India’s fast-growing quick-commerce sector has been jolted by a flash strike that signals deeper structural stress. On New Year’s Eve, more than 200,000 delivery riders across the country refused to deliver food, groceries, and other essentials. While gig workers have long raised concerns around pay, safety, and respect, the union leading the protest pushed for a more disruptive demand: ending 10-minute deliveries altogether. For an industry built on speed, this strikes at the core of the business model.
The Indian consumer’s expectation for ultra-fast delivery took shape during pandemic lockdowns, when home delivery of essentials became a necessity. In many global markets, this behaviour eased once restrictions lifted. Companies such as Fridge No More, Buyk, Jokr, and Getir either shut down or scaled back in the US. India moved in the opposite direction. Delivery windows became shorter, product assortments expanded, and instant access extended beyond groceries to pillows and prescription medicines.
Platforms such as Blinkit, Swiggy Instamart, and Zepto invested heavily in dark stores—small, strategically placed fulfilment centres designed to enable rapid deliveries. Traditional retailers and large e-commerce players were slower to adapt, but that gap is closing fast. Reliance-backed retail, Amazon.com Inc., and Walmart Inc.’s Flipkart are now making aggressive investments. According to Savills Plc, the number of dark stores in India is expected to triple to 7,500 by 2030 from around 2,500, as the 10-minute delivery model spreads beyond major metros into smaller cities.
The recent strike has intensified debate over the real cost of this speed-first approach. Delivery platforms maintain that riders are not formally timed. However, delays often result in poor ratings, calls from supervisors, and financial penalties. This, workers argue, encourages risky driving on crowded, damaged roads where fatal accidents are common. In cities like New Delhi, riders also face constant exposure to hazardous air conditions.
Investor sentiment had already been fragile. Discussions around extending social security benefits to gig workers under India’s new labour codes have added uncertainty. Since mid-October, shares of Swiggy Ltd. and Eternal Ltd.—which owns Zomato and Blinkit—have declined by around 20 percent, even as the benchmark Nifty 50 Index remained largely stable.
The strike further complicates the outlook. Any regulatory move that forces consumers to accept slower delivery times or improves worker protections could weaken the economics of quick commerce before the sector reaches profitability. Industry leaders are pushing back. In posts on X, Eternal Chief Executive Officer Deepinder Goyal described the protest as the work of a “small number of miscreants” who blocked non-striking riders. He stated that order volumes hit a record 7.5 million on December 31 and said operations were not materially impacted.

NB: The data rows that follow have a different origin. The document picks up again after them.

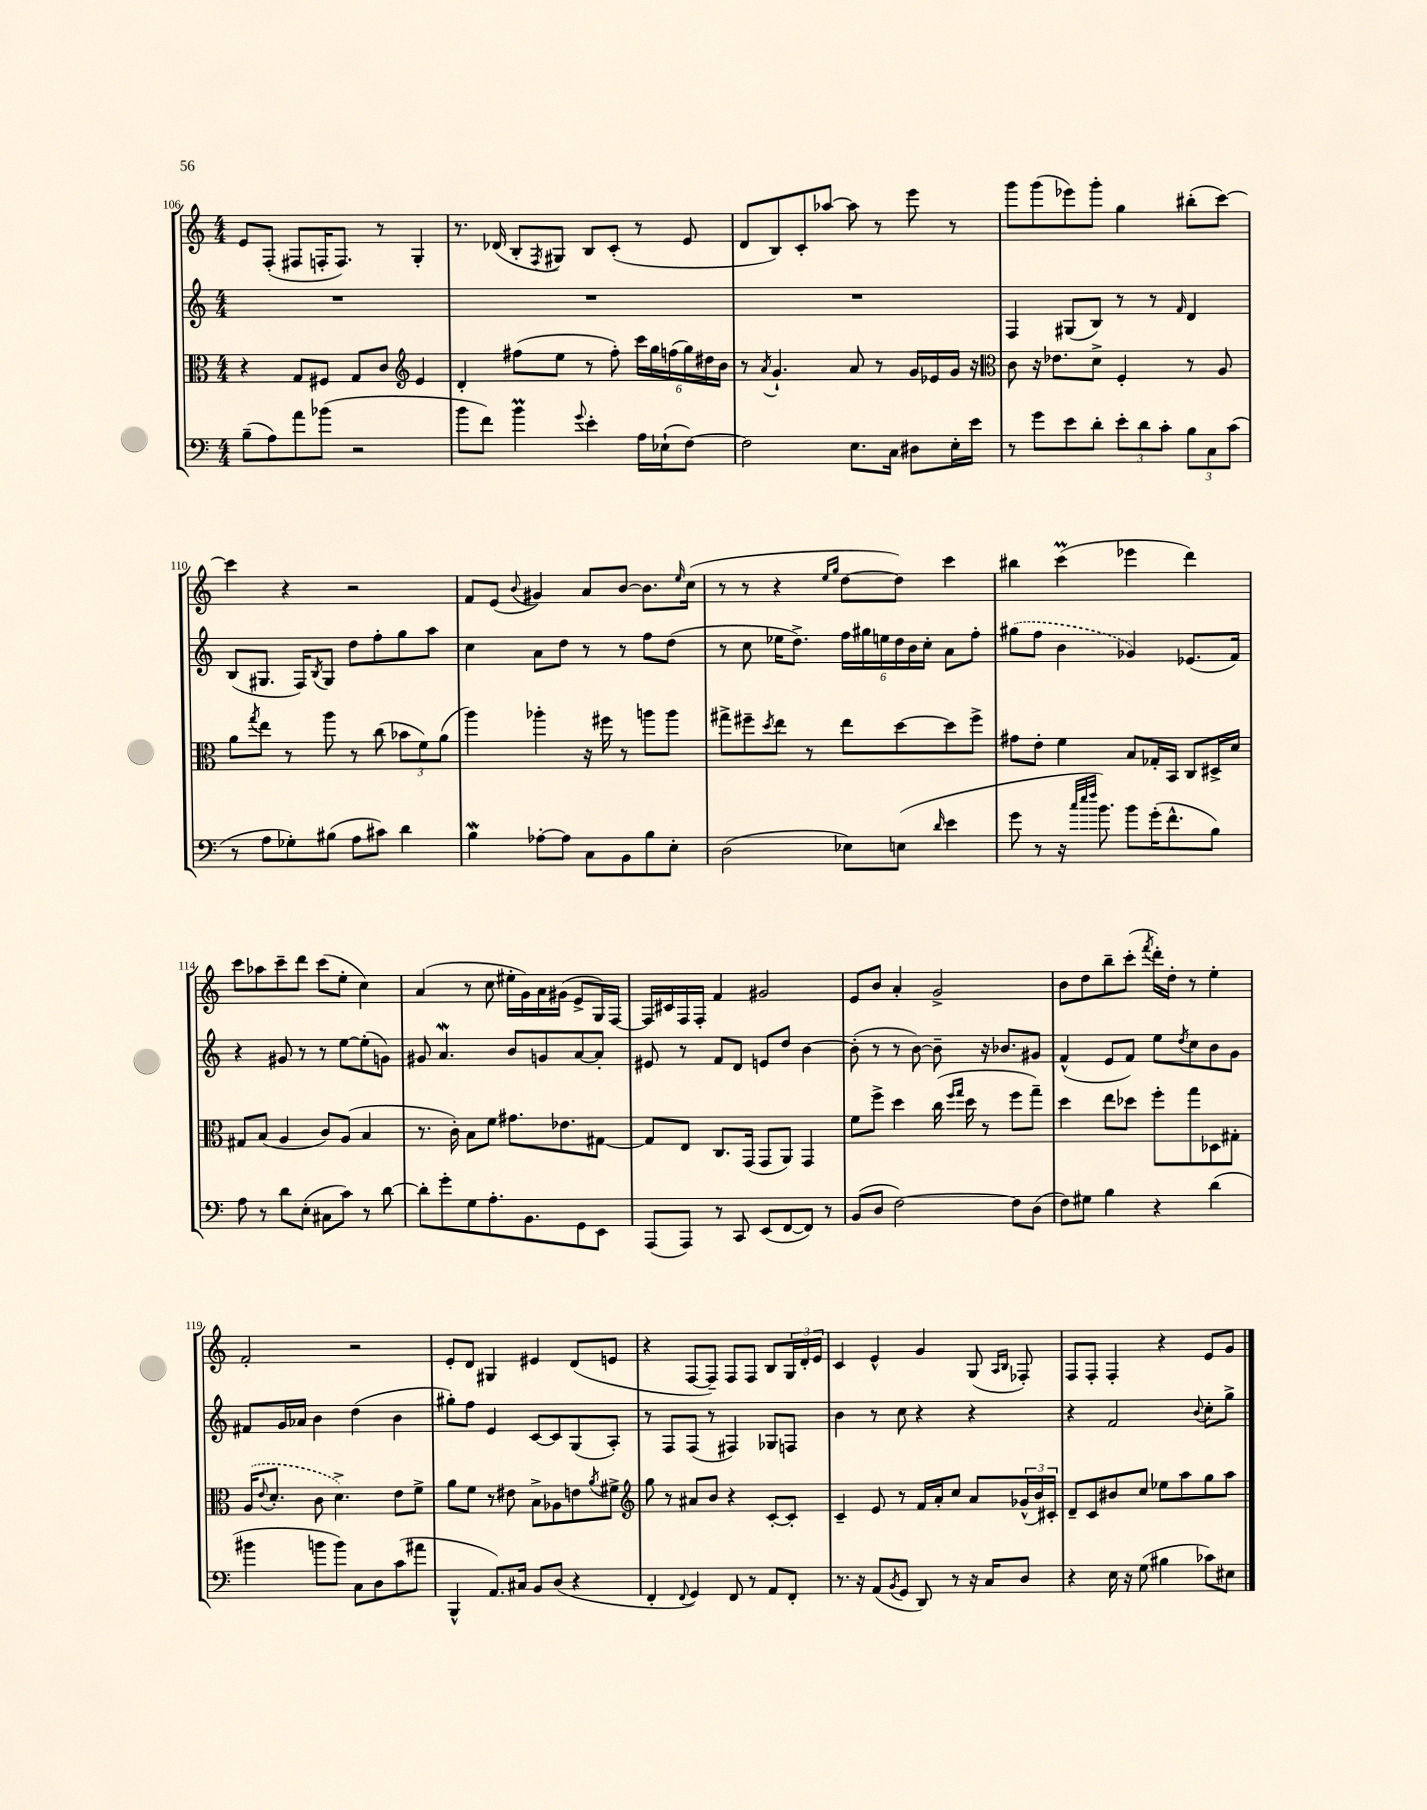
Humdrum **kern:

**kern	**kern	**kern	**kern
*part4	*part3	*part2	*part1
*staff4	*staff3	*staff2	*staff1
*clefF4	*clefC3	*clefG2	*clefG2
*k[]	*k[]	*k[]	*k[]
*M4/4	*M4/4	*M4/4	*M4/4
=106	=106	=106	=106
(8B~\L	4r	1r	8e/L
8A\)	.	.	(8F'/J
8a\	8G/L	.	8F#X/L
(8b-X\J	8F#X/J	.	16Fn'/K
.	.	.	8.F/J)
2r	8G/L	.	.
.	8c/J	.	8r
*	*clefG2	*	*
.	4e/	.	4G'/
=107	=107	=107	=107
8b\L	4d'/	1r	8.r
8f\J)	.	.	.
.	.	.	(16d-X/
4bm\	(8ff#X\L	.	8B'/L
.	.	.	8qF/
.	8ee\J	.	8G#X/J)
8qqg/	.	.	.
4e'\	8r	.	8B/L
.	8ff#'\)	.	(8c'/J
16A\LL	24ccc\LL	.	8r
.	24gg\	.	.
(16E-X`\J	.	.	.
.	(24ffn\	.	.
[8F\J)	24gg\)	.	8e/
.	24dd#X\	.	.
.	24b\JJ	.	.
=108	=108	=108	=108
2F\]	8r	1r	8d/L
.	8qa/	.	.
.	4.g`/	.	8B/)
.	.	.	8c'/
.	.	.	[8aa-X/J
8.E\L	8a/	.	8aa-\]
.	8r	.	8r
16C\Jk	.	.	.
8D#X\L	16g/LL	.	8eee\
.	16e-X/	.	.
16E'\L	16g/JJ	.	8r
16e\JJ	16r	.	.
=109	=109	=109	=109
*	*clefC3	*	*
8r	8c\	4F/	8ggg\L
8g\L	16r	.	(8ggg\
.	8.e-X\L	.	.
8e\	.	(8G#X/L	8eee-X\)
8d'\J	8d^\J	8B/J)	8ggg'\J
12e'\L	4F'/	8r	4gg\
12d\	.	.	.
.	.	8r	.
12c'\J	.	.	.
.	.	16qqf/	.
12B\L	8r	4d/	(8bb#X'\L
12C\	.	.	.
.	8A/	.	[8ccc\J)
(12c\J	.	.	.
!!LO:LB:g=z
=110	=110	=110	=110
8r	8a\L	(8B/L	4ccc\]
.	8qgg/	.	.
8A\L	8ee\J	8.G#X/J	.
8G-X'\)	8r	.	4r
.	.	16F/KL)	.
.	.	8qB/	.
(8B#X\J	8aa\	8G#/J	.
8A\L	8r	8dd\L	2r
8c#X\J)	(8cc\	8ff'\	.
4d\	12b-X\L	8gg\	.
.	12f\)	.	.
.	.	8aa\J	.
.	(12a\J	.	.
=111	=111	=111	=111
4BW\	4aa\)	4cc\	8f/L
.	.	.	(8e/J
.	.	.	8qqb/
[8A-X'\L	4aa-X'\	8a\L	4g#X/)
8A-\J]	.	8dd\J	.
8C\L	16r	8r	8a/L
.	16ff#X\	.	.
8BB\	8r	8r	[8b/J
8B\	8aan\L	8ff\L	8.b\L]
8E'\J	8aa\J	(8dd\J	.
.	.	.	16qqee/
.	.	.	(16cc\Jk
=112	=112	=112	=112
(2D\	8gg#X^\L	8r	8r
.	8ff#X~\	8cc\	8r
.	8qdd/	.	.
.	8ee\J	16ee-X\KL	4r
.	.	8.dd^\J)	.
.	8r	.	.
.	.	.	16qqee/LL
.	.	.	16qqgg/JJ
8E-X\L)	8ee\L	24ff\LL	[8dd\L
.	.	24gg#X\	.
.	.	24een\	.
(8En\J	[8dd\	24dd\	8dd\J])
.	.	24b\	.
.	.	24cc'\JJ	.
16qqd/	.	.	.
4e\	8dd\]	8a\L	4ccc\
.	8ff#^\J	8ff'\J	.
=113	=113	=113	=113
8g\	8g#X\L	(8gg#X\L	4bb#X\
8r	8e'\J	8ff\J	.
16r	4f\	4b\	(4cccM\
32qqcc/LLL	.	.	.
32qqee/	.	.	.
32qqff/JJJ	.	.	.
8.b\)	.	.	.
8b\L	8B/L	4g-X/)	4eee-X\
(16g'\K	16G-X'/L	.	.
8.f^^\	16BB/JJ	.	.
.	8C/L	(8.e-X/L	4ddd\)
8B\J)	16D#X^/L	.	.
.	16d/JJ	16f/Jk)	.
!!LO:LB:g=z
=114	=114	=114	=114
8A\	8G#X/L	4r	8ccc\L
8r	(8B/J	.	8aa-X\
8d\L	4A/	8g#X/	8ccc~\
(8E'\J	.	8r	8ddd\J
8C#X\L	8c/L)	8r	(8ccc\L
8c\J)	(8A/J	[8ee\L	8ee'\J
8r	4B/	(8ee'\]	4cc\)
[8d\	.	8gn\J)	.
=115	=115	=115	=115
8d'\L]	8.r	8g#X/	(4a/
8g'\	.	4.aW/	.
.	16c'\)	.	.
8G\	8B\L	.	8r
8.A'\	8f\J	.	8cc\
.	8.g#X\L	8b/L	16ee#X'\LL
8.BB\	.	.	16g\)
.	.	8gn/	16a\
.	8.e-X\	.	(16g#X\JJ
8GG\	.	[8a/	8e^/L
8EE\J	[8G#X\J	8a'/J]	16G/L)
.	.	.	[16F/JJ
=116	=116	=116	=116
(8AAA/L	8G#/L]	8e#X/	16F/LL]
.	.	.	16c#X/
8AAA/J)	8E/J	8r	16F/
.	.	.	16F'/JJ
8r	8.C/L	8f/L	4f/
8CC/	.	8d/J	.
.	(16GG/Jk	.	.
(8EE/L	8GG/L	8en/L	2g#X/
[8FF/	8AA/J)	8dd/J	.
8FF/J])	4GG/	[4b\	.
8r	.	.	.
=117	=117	=117	=117
(8BB/L	8f\L	(8b'\]	8e/L
8D/J	8ff^\J	8r	8b/J
[2F\)	4dd\	8r	4a'/
.	.	[8b\)	.
.	(16cc\	8b~\]	2g^/
.	16qqff/LL	.	.
.	16qqgg/JJ	.	.
.	16dd\	.	.
.	8r	16r	.
.	.	8.b-X/L	.
8F\L]	8ff\L	.	.
(8D\J	8gg~\J)	8g#X/J	.
=118	=118	=118	=118
8F\L)	4dd\	(4f^^/	8b\L
8G#X\J	.	.	8dd\
4B\	8ee\L	8e/L	8bb~\
.	8dd-X\J	8f/J)	(8ccc'\J
.	.	.	8qfff/
4r	8ff'\L	8ee\L	16ddd'\LL)
.	.	.	16dd'\JJ
.	.	8qdd/	.
.	8gg\	8cc\	8r
(4d\	8D-X\	8b\	4ee'\
.	8G#X'\J	8g\J	.
!!LO:LB:g=z
=119	=119	=119	=119
4b#X\	(16A/KL	8f#X/L	2f'/
.	8qqe/	.	.
.	8.d'/J	.	.
.	.	16g/L	.
.	.	16a-X/JJ	.
8bn\L	8c\	4b\	.
8b\J)	4.d^\)	.	.
8C\L	.	(4dd\	2r
8D\	.	.	.
(8c\	8e\L	4b\	.
8a#X\J	8f^\J	.	.
=120	=120	=120	=120
4BBB^^/	8a\L	8gg#X'\L)	8e'/L
.	8f\J	8ff\J	8d/J
8.AA/L)	8r	4e/	4G#X/
.	8e#X\	.	.
16C#X/Jk	.	.	.
8BB/L	8B^\L	[8c/L	4e#X/
(8D/J	8A-X\	8c/]	.
4r	8en\	(8G/	(8d/L
.	8qa/	.	.
.	8f#X^\J	8A'/J)	8en/J
=121	=121	=121	=121
*	*clefG2	*	*
4FF'/	8gg\	8r	4r
.	8r	8F/L	.
8qqFF/	.	.	.
4GG/)	8a#X/L	(8F/J	[8F/L
.	8b/J	8r	8F~/J])
8FF/	4r	4F#X/)	8F/L
8r	.	.	8F/J
8AA/L	[8c'/L	8G-X/L	8B/L
8FF'/J	8c'/J]	8Fn/J	24G/L
.	.	.	24d'/
.	.	.	24e/JJ
=122	=122	=122	=122
8.r	4c~/	4b\	4c/
16r	.	.	.
(8AA/L	8e/	8r	4e^^/
8qBB/	.	.	.
8GG/J	8r	8cc\	.
8DD/)	16f/LL	4r	4g/
.	16a'/J	.	.
8r	8cc/J	.	.
16r	8a/L	4r	(8G/
16C/KL	.	.	.
.	.	.	16qqA/LL
.	.	.	16qqB/JJ
8D/J	(24g-X^^/L	.	8F-X'/)
.	24b/)	.	.
.	24c#X'/JJ	.	.
=123	=123	=123	=123
4r	8d~/L	4r	8F/L
.	8c/	.	8F'/J
16E\	8b#X/	2f/	4F'/
16r	.	.	.
(8G\	8cc/J	.	.
4B#X\	8ee-X\L	.	4r
.	8aa\	.	.
.	.	8qqb/	.
8c-X\L)	8gg\	8cc'\L	8e/L
8E#X\J	8aa\J	8gg^\J	8g/J
==	==	==	==
*-	*-	*-	*-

At the same time, Goyal addressed growing concerns around rider welfare. He said the 10-minute delivery promise does not encourage unsafe driving, noting that Blinkit riders travel an average distance of 2 kilometers at an average speed of 16 kilometers per hour. He added that the company covers insurance premiums for delivery partners and that riders earn an average of Rs 102 per hour while logged in. According to his estimate, a rider working 10 hours a day for 26 days a month could earn Rs 21,000 per month after fuel and vehicle maintenance. “Now tell me, is this unfair? Especially for an unskilled job, which is largely part time, and has zero barriers to entry?” he wrote.
However, company data suggests that this earning scenario is not typical. Over a year, the average Zomato delivery worker logged only 38 working days, with about seven hours per day. Just 2.3 percent of riders worked more than 250 days annually. If gig platforms offered a stable pathway out of urban poverty, participation levels would likely be higher.
One explanation lies in India’s large surplus labour pool. With millions of workers cycling in and out of gig platforms each year, individual earnings remain inconsistent, but customer demand is still met. This constant availability of labour ensures service continuity, even if worker dissatisfaction remains unresolved.
Supporters of the quick-commerce model argue that gig work is part of a broader economic transition. Even if delivery partners themselves do not enter the middle class, their children might. They warn that adding regulatory burdens could limit growth and reduce opportunities. Critics counter that while the consumer-facing side of these platforms reflects modern capitalism, the delivery layer does not. Riders supply their own vehicles, pay for fuel, and bear most operating costs. Unlike traditional employment, there is no permanence, and access to work can be cut off if an app suspends a login ID.
India’s gig workforce is projected to reach 23.5 million by 2030, nearly three times its size a decade earlier. Experiences from China, where similar platforms operate at scale, offer a cautionary example. In cities like Beijing, delivery workers chase monthly earnings targets of USD 1,000 under intense pressure, where even short breaks affect income. In both countries, a more balanced outcome appears dependent on government intervention. Without it, the promise of instant choice for consumers risks creating long-term instability for the workforce that keeps the system running.